Il vertice di maggioranza con il presidente del consiglio Giuseppe Conte con i ministri competenti (Gualtieri, Patuanelli, Pisano) più i capi delegazione Bonafede (M5s), Franceschini (Pd) e Speranza (Leu) assieme anche a Andrea Orlando (Pd) e Luigi Marattin (Iv) è stata l’occasione per l’amministratore delegato di Cassa depositi e prestiti Fabrizio Palermo per illustrare il suo piano. «Il dialogo tra Tim e Cdp è il primo passo di un percorso verso una società delle reti e delle tecnologie a governance pubblica – ha sottolineato Patuanelli al termine della riunione – . Percorso ha aggiunto – che dovrà essere monitorato dal governo per raggiungere l’obiettivo finale: colmare il gap infrastrutturale del nostro paese e garantire a cittadini e imprese l’accesso ai servizi digitali».

Cassa depositi e prestiti – a controllo statale – e Tim sono al lavoro per arrivare alla definizione di un Memorandum of Understanding che possa essere esaminato dal cda di Tim convocato dall’ad Luigi Gubitosi il 31 agosto. Nel frattempo continueranno le trattative tra Cdp (che detiene il 50% della società concorrente Open Fiber ma nel frattempo è salita al 9,89% come socia in Tim) e Tim per limare gli ultimi dettagli.

IL NODO DA SCIOGLIERE RESTA quello legato alla governance, il controllo sulla società. Sul tavolo ci sarebbe l’ingresso in FiberCop di Cdp e poi probabilmente della stessa concorrente Open Fiber. L’ipotesi è una società nella quale Tim potrebbe anche avere la maggioranza nel capitale (50,01%) ma in cui la governance sarà condivisa fra vari attori con Cdp – e quindi con lo stato – in posizione strategica. Una strada indicata dal ministro dell’Economia Roberto Gualtieri.

IL 31 AGOSTO IL CDA DI TIM dovrebbe dare il via libera a Fibercop, la società nella quale confluirà la rete secondaria del gruppo di tlc, ossia i cavi in rame o fibra che vanno dagli armadi su strada fino alle case. La nuova società sarà controllata, in un primo momento, al 58% da Tim, al 37,5% dal fondo infrastrutturale Kkr e al 4,5% da Fastweb.
Per l’accordo tra Tim e Cdp bisognerà comunque spettare i via libera delle Autorithy italiana ed europea. Anche Tiscali, la società guidata da Renato Soru, entrerà nell’azionariato di FiberCop.

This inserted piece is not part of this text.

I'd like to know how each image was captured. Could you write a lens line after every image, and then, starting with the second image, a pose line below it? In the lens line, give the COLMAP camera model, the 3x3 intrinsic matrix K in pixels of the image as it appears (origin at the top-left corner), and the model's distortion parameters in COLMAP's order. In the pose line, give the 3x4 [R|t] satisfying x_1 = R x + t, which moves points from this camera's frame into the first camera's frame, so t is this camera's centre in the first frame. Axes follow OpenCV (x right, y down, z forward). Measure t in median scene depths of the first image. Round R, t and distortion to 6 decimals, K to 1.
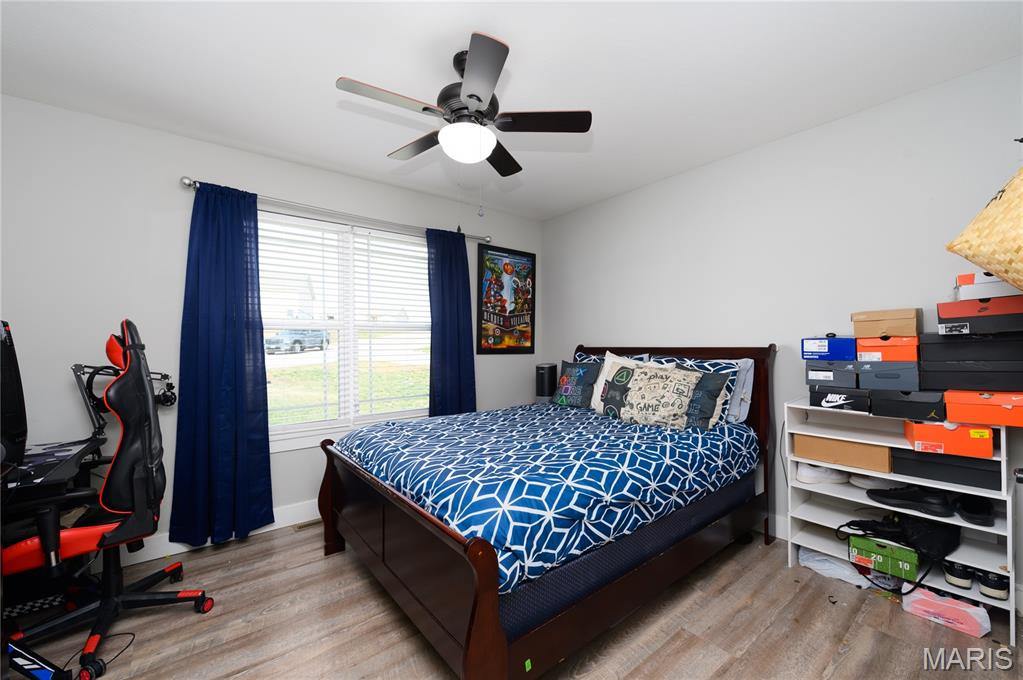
lens RADIAL K [[411.8, 0, 511.4], [0, 411.8, 341.1], [0, 0, 1]] dist [-0.000034, -0.000009]
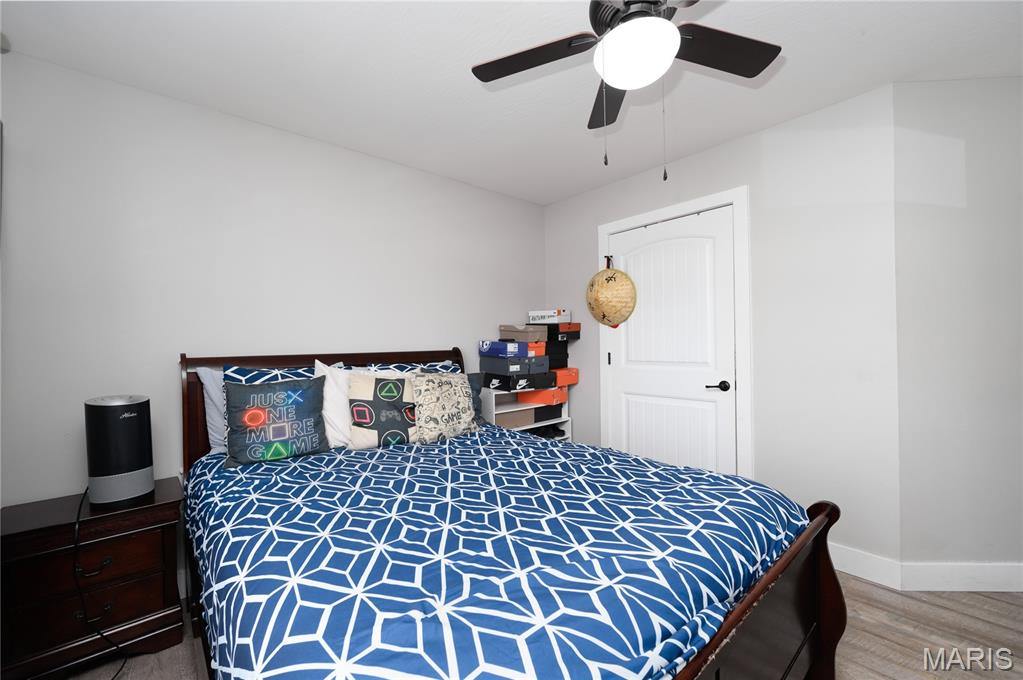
lens RADIAL K [[411.8, 0, 511.8], [0, 411.8, 343.2], [0, 0, 1]] dist [-0.000034, -0.000009]
pose [[-0.049588, 0.011706, 0.998701, -0.663089], [0.014409, 0.999836, -0.011004, 0.012589], [-0.998666, 0.013845, -0.049748, 1.051757]]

«LA BATTAGLIA PER LA RETE UNICA la facevamo da soli due anni. Oggi che ci stiamo arrivando, spero non servano altri due anni per rilanciare Tim», commenta Fabrizio Solari, segretario generale della Slc Cgil. Per il sindacato solo rilanciando l’ex Telecom si possono tutelare i circa 100 mila lavoratori – 43 mila diretti e più di 50 mila negli appalti – che orbitano nell’ex monopolista delle comunicazioni in Italia.

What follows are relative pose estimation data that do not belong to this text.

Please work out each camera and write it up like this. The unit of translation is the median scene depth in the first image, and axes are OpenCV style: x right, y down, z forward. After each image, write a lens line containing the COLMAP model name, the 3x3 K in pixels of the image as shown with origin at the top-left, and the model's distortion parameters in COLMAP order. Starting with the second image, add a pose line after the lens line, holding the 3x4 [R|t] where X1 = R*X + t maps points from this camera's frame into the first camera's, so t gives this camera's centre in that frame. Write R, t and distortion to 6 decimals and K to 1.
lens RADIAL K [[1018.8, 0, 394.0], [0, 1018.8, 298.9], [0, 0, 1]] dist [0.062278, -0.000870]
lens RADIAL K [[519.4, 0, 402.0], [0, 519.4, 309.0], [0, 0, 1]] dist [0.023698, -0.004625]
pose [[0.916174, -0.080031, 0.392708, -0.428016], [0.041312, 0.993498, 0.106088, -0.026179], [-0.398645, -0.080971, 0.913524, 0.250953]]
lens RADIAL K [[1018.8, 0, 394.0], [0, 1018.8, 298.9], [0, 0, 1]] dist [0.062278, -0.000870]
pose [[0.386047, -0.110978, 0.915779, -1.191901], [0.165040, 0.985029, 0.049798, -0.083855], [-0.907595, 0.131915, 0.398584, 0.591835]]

LA GRANDE PAURA di Slc Cgil, Fistel Cisl e Uilcom è lo «spezzatino»: la nuova società completamente slegata da Tim. Ma dal governo a questo proposito arrivano rassicurazioni. Mercoledì i sindacati hanno chiesto a Conte l’apertura di un tavolo sul tema, ma ieri hanno comunque commentato la notizia dell’accordo in modo positivo.

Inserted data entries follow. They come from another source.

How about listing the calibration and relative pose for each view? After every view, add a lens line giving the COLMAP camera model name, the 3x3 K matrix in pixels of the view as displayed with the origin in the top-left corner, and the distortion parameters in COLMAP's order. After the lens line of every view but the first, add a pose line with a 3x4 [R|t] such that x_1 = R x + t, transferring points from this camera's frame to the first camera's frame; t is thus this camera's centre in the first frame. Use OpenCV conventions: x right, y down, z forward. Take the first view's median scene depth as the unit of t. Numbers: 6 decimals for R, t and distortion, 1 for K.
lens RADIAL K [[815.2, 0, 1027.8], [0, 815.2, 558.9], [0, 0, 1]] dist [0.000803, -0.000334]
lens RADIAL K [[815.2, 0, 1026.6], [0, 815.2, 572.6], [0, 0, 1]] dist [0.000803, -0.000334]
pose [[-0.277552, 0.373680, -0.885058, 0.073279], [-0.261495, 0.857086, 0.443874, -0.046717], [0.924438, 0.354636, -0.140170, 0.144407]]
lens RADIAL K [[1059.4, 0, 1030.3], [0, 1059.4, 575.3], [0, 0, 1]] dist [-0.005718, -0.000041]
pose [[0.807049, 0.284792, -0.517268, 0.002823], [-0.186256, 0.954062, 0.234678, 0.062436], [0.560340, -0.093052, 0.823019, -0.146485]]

Il prossimo – e si spera ravvicinato – passo da compiere è una Cassa depositi e prestiti che innalzi la sua quota anche in Tim con una conseguente riduzione da parte di Bollorè, il magnate francese ad oggi primo azionista della società guidata da Gubitosi. «Il punto debole della situazione odierna – continua Solari – è proprio il fatto che nessuna delle tre grandi aziende di telecomunicazioni in Italia sono controllate da attori nostrani: WindTre è cinese, Vodafone inglese e Tim seppur in maniera meno netta è francese. Per questo chiediamo che Cdp diventi primo socio o comunque controlli tutta Tim e non solo FiberCop. Il tutto senza paura di passare per statalisti, perché in Germania e Francia lo stato controlla ancora gli ex monopolisti senza remore, mentre da noi Telecom prima della privatizzazione era la quinta azienda al mondo nel settore e ora è scivolata non so quanto in basso», conclude Solari.

Quanto al dover convincere Enel per chiudere OpenFiber, l’ad Starace al massimo potrà trattare sul prezzo: ha un’offerta dal fondo australiano Macquarie. Mentre il vero sconfitto della partita è l’ex ministro Franco Bassanini che aveva chiesto a tutti di investire in OpenFiber.